The size of beads 3 has to be suitable to enable their homogeneous movement with stirring bar 2. The most suitable bead's 3 diameter is 0.2 - 2 mm. The beads 3 have to be of spherical shape and made of glass or other inert material which does not react with the vessel 1 or with any substance in the vessel 1, which does not release any substances or particles and prevents the adsorption of drug substance on the surface of the beads 3. Additionally, beads 3 must not adhere on the surface of the dosage form. Typical materials from which the beads 3 are made include - but are not limited to - glass, polytetrafluoroethylene (PTFE, Teflon ) or any other inert material. The beads 3 must have suitable density to settle on the bottom of the vessel 1, to avoid their floating and to enable magnetic bar 2 to push them. Preferred density of beads 3 is from 1.1 to 5 g/cm ³ . Stirring rates 5 - 150 rpm might be used. The volume of the medium 4 depends on the simulated conditions, dosage form 6 tested, desirability of sink conditions etc. and is a choice of a researcher; however the only limitation from the point of view of the device is the minimal volume which has to cover the beads 3 and the dosage form 6.
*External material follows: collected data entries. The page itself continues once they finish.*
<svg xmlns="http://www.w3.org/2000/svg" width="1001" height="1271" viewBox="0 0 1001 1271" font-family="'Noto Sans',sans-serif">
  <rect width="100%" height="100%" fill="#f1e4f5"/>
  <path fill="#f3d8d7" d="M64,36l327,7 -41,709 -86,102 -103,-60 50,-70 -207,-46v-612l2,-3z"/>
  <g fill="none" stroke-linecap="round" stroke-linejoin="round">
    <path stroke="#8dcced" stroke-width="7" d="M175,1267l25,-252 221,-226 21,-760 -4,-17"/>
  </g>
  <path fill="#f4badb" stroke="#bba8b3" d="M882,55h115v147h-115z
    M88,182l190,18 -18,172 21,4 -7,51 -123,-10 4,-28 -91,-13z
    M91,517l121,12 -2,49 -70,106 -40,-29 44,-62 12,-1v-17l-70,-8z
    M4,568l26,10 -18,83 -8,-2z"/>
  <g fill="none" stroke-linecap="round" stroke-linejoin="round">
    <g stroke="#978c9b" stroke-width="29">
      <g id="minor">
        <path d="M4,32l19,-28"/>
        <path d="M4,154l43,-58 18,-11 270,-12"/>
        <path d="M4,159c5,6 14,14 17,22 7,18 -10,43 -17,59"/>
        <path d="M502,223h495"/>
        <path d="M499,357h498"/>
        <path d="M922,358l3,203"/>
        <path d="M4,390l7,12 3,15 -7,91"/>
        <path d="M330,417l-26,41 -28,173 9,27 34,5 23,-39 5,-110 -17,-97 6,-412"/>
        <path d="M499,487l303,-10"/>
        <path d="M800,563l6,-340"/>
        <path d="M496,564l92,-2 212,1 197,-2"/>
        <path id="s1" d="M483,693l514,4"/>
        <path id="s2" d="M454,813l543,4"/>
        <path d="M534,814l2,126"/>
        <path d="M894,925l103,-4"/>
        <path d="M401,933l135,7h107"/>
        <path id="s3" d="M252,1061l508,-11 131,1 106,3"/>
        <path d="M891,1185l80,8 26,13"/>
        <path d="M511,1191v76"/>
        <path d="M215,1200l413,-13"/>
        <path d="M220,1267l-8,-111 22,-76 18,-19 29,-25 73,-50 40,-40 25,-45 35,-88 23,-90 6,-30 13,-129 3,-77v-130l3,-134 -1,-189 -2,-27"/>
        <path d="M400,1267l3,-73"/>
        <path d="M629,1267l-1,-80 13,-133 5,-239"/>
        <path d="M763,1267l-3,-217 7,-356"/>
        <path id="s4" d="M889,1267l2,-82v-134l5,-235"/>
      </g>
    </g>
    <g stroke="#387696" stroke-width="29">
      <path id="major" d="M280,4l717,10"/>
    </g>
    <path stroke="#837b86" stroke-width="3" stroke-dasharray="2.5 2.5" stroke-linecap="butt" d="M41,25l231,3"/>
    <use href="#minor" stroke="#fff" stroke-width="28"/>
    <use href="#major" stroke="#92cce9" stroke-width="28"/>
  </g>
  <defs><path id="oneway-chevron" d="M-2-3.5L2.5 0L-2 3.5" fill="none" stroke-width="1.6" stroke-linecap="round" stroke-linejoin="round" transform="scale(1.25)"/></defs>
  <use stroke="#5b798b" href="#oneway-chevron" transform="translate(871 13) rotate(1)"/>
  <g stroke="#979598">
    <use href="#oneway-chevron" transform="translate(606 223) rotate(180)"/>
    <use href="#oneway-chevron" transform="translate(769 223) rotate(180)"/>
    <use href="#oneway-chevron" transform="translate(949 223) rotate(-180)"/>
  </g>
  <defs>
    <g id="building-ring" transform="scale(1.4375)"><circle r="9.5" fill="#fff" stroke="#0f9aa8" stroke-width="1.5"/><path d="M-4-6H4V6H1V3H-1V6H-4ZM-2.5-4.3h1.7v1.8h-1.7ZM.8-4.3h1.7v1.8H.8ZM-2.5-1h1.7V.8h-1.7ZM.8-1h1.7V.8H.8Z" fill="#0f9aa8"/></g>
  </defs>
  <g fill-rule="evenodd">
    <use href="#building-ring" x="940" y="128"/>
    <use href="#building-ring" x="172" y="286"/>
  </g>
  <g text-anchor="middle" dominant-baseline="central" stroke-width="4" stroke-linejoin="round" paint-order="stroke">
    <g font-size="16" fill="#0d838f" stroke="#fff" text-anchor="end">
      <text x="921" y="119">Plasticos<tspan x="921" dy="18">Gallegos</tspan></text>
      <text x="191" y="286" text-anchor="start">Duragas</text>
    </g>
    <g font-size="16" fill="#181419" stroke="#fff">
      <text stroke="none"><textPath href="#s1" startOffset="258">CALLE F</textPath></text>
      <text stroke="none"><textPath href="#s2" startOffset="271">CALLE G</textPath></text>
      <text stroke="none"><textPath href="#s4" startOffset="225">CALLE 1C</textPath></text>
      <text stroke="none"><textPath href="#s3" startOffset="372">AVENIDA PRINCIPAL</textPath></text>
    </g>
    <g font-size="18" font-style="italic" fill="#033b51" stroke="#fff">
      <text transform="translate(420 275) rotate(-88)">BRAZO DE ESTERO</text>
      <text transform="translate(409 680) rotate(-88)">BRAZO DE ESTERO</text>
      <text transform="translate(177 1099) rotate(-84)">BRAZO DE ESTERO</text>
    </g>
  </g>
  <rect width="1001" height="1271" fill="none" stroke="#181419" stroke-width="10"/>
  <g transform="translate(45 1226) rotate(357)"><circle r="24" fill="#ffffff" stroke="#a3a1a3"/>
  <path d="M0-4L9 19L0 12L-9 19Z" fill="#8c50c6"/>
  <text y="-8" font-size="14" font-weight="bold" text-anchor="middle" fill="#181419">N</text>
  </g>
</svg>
Figures 3, 4 and 5 show complete system with the dosage form 6 during stirring when the beads 3 are pushed by stirring bar 2 and thus forming an elevated part 5 which is moving around the vessel 1 during stirring. The solid dosage form 6 which settles on the surface of beads' 3 layer is moving around the vessel 1 and also up and down due to the movement of the beads 3. Dosage form 6 in the vessel 1 is thus in the contact with the beads 3 and exposed to their peristaltic movement. If the dosage form 6 is floating, it is also exposed to the flow of the medium 4 caused by stirrer bar 2 and movement of the beads 3.

Figure 6 shows dissolution profiles of diclofenac sodium from commercially available tablets, i.e one of possible form of the dosage form 6. Dissolution profile obtained in pharmacopeial apparatus with paddle stirring element (USP, apparatus 2, 100 rpm) is compared with the profile obtained using the device described in the present invention under the following conditions: 40 g i.e. bulk volume approx. 25 mL, of glass beads of 1.0 mm diameter and 2.43 g/cm ³ density, cylindrical magnetic stirring bar 2 with length 50 mm and diameter 8 mm and rate of stirring 50 rpm, inner diameter of the vessel lis 58 mm, volume of the medium 4 is 40 mL. The device represented a part of flow-through testing system with the flow of medium 4 of 2.0 mL/min. Medium 4 and the time of 1 hour in artificial gastric fluid were the same in both systems. Differences in the dissolution profiles from 120 minutes on are probably in a great extent a consequence of the way of movement and the mechanical contact of the tablet with glass beads 3 in the device described herein.